Marketing związany z „Jak zostać królem” nie jest jedynie przypadkiem, który częstokroć rządzi polskimi tłumaczeniami. W obu filmach jednym z głównych bohaterów jest Jerzy VI, czyli słynny jąkający się król Wielkiej Brytanii. Tym razem przybywa do Stanów Zjednoczonych, aby odbyć spotkanie z Franklinem D. Rooseveltem, czyli prezydentem kraju republikanów i demokratów. Oficjalnym celem odwiedzin ma być oczywiście rozmowa na temat relacji pomiędzy Zjednoczonym Królestwem a USA. Niemniej, na szali leżą losy całej Europy – zbliża się wojna, a USA jest wyjątkowo atrakcyjnym sprzymierzeńcem. Na barkach Jerzego VI spoczywa zatem ogromna odpowiedzialność.
Cała historia opowiedziana jest z perspektywy niejakiej Daisy, czyli dalekiej kuzynki Roosevelta. W rzeczywistości pod pseudonimem skrywa się osoba Margaret Suckley, która przez lata pozostawała „bliską przyjaciółką” prezydenta. Z racji tego, że to właśnie jej Michell powierza narrację, mamy do czynienia z równoległym prowadzeniem dwóch głównych wątków. Jednym z nich jest anonsowana wizyta Jerzego VI, drugim relacja pomiędzy Daisy a Rooseveltem. Dodajmy, dość specyficzna relacja.
Z jednej strony to właśnie w tym fabularnym rozdwojeniu tkwi pomysł na cały film. Dzięki niemu poznajemy całkowicie różne oblicza Roosevelta, który jest zdecydowanie najbardziej złożoną postacią „Weekendu z królem” (choć trzeba zaznaczyć, że w tej całej „niejednoznaczności” postać ociera się o stereotypy). Inną sprawą jest to, że film jest dość krótki (nieco ponad półtorej godziny), dlatego nie starcza mu czasu na porządne rozwinięcie którejkolwiek z omawianych historii. Zarówno część poświęcona intymnemu życiu Roosevelta, jak i ta, która z dużym dystansem skupia się na brytyjsko-amerykańskim spotkaniu na szczycie staje się raczej płytka, jedynie delikatnie dotyka złożoności poruszanych problemów. Sam film zmienia się zatem w lekkie kino obyczajowe, wzbogacone o całkiem udane wątki komediowe i nieco gorsze partie dramatyczne.
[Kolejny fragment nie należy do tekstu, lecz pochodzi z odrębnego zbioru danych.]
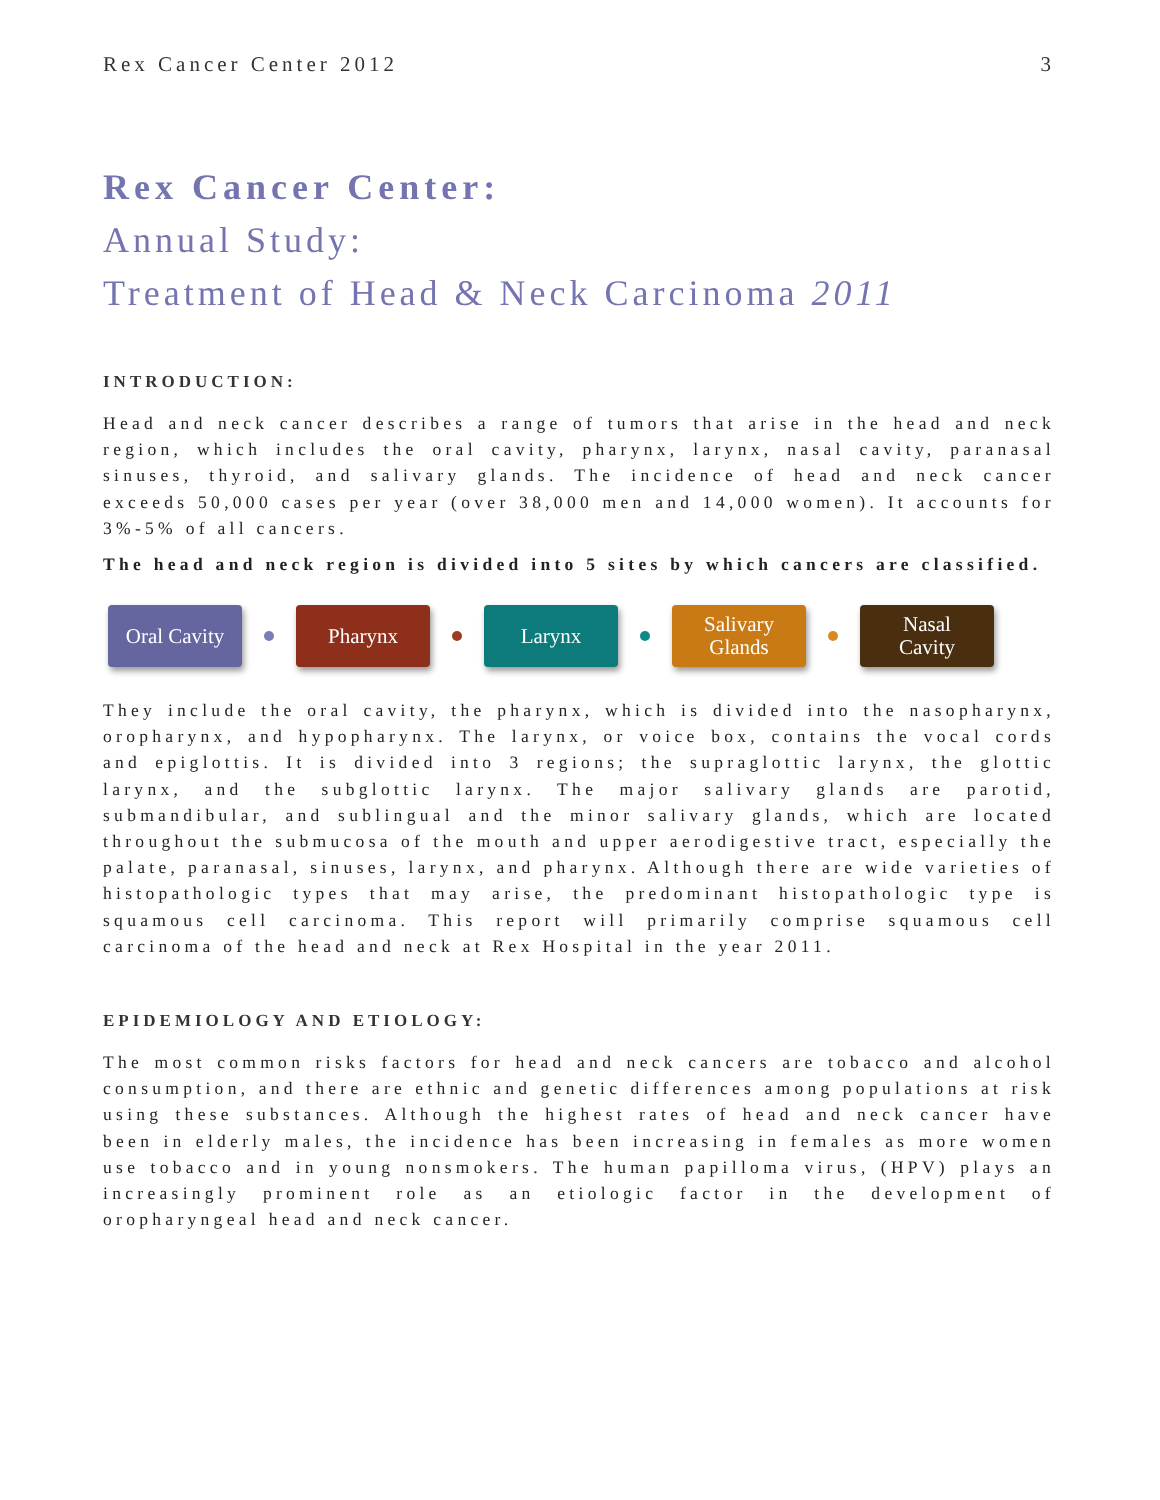Rex Cancer Center 2012 3
Rex Cancer Center:
Annual Study:
Treatment of Head & Neck Carcinoma 2011
INTRODUCTION:
Head and neck cancer describes a range of tumors that arise in the head and neck region, which includes the oral cavity, pharynx, larynx, nasal cavity, paranasal sinuses, thyroid, and salivary glands. The incidence of head and neck cancer exceeds 50,000 cases per year (over 38,000 men and 14,000 women). It accounts for 3%-5% of all cancers.
The head and neck region is divided into 5 sites by which cancers are classified.
Oral Cavity
Pharynx Larynx
Salivary
Glands
Nasal
Cavity
They include the oral cavity, the pharynx, which is divided into the nasopharynx, oropharynx, and hypopharynx. The larynx, or voice box, contains the vocal cords and epiglottis. It is divided into 3 regions; the supraglottic larynx, the glottic larynx, and the subglottic larynx. The major salivary glands are parotid, submandibular, and sublingual and the minor salivary glands, which are located throughout the submucosa of the mouth and upper aerodigestive tract, especially the palate, paranasal, sinuses, larynx, and pharynx. Although there are wide varieties of histopathologic types that may arise, the predominant histopathologic type is squamous cell carcinoma. This report will primarily comprise squamous cell carcinoma of the head and neck at Rex Hospital in the year 2011.
EPIDEMIOLOGY AND ETIOLOGY:
The most common risks factors for head and neck cancers are tobacco and alcohol consumption, and there are ethnic and genetic differences among populations at risk using these substances. Although the highest rates of head and neck cancer have been in elderly males, the incidence has been increasing in females as more women use tobacco and in young nonsmokers. The human papilloma virus, (HPV) plays an increasingly prominent role as an etiologic factor in the development of oropharyngeal head and neck cancer.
„Weekend z królem” ogląda się jednak całkiem przyjemnie. Bill Murray nie zawodzi, Samuel West doskonale radzi sobie w roli angielskiego monarchy, a kroku dotrzymują im Eleanor Roosevelt o twarzy Olivii Williams oraz Daisy Laury Linney. Nie ma fajerwerków i popisów charyzmy, ale jest solidnie, światowo niczym na przyjęciu w Białym Domu. I zdaje się, że to właśnie aktorska solidność sprawia, że z przeciętnego scenariusza udaje wykrzesać się kino, które potrafi utrzymać przy ekranie, nie szargając przy tym nerwów widza.
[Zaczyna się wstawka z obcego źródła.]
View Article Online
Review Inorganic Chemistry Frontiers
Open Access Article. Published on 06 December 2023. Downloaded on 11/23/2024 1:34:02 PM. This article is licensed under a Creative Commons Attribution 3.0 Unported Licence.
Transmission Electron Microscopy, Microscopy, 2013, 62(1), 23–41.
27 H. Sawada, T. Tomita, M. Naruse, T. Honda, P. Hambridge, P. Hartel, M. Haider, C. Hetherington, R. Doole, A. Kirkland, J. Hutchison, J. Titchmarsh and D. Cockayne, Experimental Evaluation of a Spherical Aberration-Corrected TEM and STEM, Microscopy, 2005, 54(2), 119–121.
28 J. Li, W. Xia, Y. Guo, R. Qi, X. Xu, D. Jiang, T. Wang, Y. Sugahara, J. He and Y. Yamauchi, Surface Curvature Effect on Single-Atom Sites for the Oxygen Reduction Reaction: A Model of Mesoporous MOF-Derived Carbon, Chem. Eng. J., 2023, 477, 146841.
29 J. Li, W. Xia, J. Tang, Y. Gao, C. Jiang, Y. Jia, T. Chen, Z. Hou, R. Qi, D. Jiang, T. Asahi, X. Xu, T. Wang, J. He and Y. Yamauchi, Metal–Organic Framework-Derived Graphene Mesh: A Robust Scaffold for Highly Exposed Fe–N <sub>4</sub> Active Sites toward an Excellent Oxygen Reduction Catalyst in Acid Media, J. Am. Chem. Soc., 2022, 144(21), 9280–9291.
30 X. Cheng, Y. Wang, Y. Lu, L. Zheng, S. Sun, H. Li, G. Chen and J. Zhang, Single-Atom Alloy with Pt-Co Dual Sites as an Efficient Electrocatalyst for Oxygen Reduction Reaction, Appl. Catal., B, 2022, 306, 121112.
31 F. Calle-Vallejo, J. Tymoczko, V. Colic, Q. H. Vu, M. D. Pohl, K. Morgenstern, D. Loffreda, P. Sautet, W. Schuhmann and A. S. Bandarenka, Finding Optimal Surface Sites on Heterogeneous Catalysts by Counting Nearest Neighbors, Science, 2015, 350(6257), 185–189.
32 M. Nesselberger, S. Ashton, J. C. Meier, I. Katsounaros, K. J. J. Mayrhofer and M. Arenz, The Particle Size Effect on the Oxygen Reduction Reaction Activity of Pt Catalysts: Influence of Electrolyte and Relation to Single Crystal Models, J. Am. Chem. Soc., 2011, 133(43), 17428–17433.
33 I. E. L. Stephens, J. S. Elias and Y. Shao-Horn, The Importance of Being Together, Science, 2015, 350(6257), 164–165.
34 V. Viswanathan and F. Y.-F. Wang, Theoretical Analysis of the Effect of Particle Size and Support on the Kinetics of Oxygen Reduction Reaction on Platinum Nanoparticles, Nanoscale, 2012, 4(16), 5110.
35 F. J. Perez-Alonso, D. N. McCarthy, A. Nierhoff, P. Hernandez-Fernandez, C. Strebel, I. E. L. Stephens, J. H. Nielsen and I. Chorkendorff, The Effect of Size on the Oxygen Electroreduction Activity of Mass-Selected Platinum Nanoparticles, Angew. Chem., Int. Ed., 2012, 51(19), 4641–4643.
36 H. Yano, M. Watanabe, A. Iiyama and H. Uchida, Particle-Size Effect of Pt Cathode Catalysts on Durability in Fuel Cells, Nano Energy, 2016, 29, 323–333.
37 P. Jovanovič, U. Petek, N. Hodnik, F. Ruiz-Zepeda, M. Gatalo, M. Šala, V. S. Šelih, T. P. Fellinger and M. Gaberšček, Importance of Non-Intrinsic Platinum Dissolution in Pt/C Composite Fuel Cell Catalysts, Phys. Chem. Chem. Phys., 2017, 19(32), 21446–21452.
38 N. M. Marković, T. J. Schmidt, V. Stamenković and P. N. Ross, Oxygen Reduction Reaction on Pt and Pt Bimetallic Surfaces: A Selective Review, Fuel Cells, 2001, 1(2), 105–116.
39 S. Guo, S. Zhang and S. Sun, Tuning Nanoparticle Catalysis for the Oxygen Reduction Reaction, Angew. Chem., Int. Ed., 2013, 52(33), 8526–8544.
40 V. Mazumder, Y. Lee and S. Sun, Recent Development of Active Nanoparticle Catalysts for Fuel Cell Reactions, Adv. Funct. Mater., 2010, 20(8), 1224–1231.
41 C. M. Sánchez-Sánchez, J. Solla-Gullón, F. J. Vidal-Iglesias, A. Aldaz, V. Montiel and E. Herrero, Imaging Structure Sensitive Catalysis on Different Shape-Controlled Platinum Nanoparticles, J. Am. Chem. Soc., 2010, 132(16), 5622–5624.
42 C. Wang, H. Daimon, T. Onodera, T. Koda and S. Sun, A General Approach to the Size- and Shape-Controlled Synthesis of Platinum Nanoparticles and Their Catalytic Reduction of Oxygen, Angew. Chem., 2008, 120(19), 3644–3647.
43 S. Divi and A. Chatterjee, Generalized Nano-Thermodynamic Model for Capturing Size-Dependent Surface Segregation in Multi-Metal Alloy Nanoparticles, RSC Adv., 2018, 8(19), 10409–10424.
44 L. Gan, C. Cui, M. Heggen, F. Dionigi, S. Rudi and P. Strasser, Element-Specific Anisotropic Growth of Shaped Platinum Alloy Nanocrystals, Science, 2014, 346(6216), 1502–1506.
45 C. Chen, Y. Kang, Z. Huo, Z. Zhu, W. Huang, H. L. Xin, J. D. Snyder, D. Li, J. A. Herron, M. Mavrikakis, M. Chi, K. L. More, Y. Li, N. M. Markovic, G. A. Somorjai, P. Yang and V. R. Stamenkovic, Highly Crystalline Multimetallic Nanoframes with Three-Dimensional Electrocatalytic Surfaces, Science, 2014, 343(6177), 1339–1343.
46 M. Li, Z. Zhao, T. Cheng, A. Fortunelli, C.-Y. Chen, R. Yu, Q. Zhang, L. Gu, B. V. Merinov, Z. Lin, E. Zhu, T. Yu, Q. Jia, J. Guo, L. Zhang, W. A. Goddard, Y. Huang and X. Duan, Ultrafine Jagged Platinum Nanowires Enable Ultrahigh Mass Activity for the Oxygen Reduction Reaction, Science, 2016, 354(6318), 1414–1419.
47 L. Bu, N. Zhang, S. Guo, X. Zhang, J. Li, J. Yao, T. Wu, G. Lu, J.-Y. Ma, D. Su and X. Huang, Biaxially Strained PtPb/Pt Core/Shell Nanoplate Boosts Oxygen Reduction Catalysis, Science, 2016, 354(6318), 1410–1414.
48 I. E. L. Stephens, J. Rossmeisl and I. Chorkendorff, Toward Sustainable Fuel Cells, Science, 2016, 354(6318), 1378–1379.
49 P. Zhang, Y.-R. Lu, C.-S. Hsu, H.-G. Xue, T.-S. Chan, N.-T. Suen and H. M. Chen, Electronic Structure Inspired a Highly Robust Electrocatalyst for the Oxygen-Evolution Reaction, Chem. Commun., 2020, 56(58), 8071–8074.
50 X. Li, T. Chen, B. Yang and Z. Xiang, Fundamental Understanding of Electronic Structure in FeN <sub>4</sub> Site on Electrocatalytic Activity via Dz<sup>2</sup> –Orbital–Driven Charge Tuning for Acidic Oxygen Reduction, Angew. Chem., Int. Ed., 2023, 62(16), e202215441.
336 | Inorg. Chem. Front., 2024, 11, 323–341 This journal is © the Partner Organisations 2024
Jeśli ma się ochotę na przyjemny dla oka obyczaj, który w minimalnym stopniu angażuje zarówno emocjonalnie, jak i intelektualnie, to warto poświęcić czas dla „Weekendu z królem”. Półtorej godziny z nowym filmem Michella nie jest czasem zmarnowanym, lecz zdaję sobie sprawę, że można by go spędzić o wiele bardziej produktywnie, również w kontekście filmowym.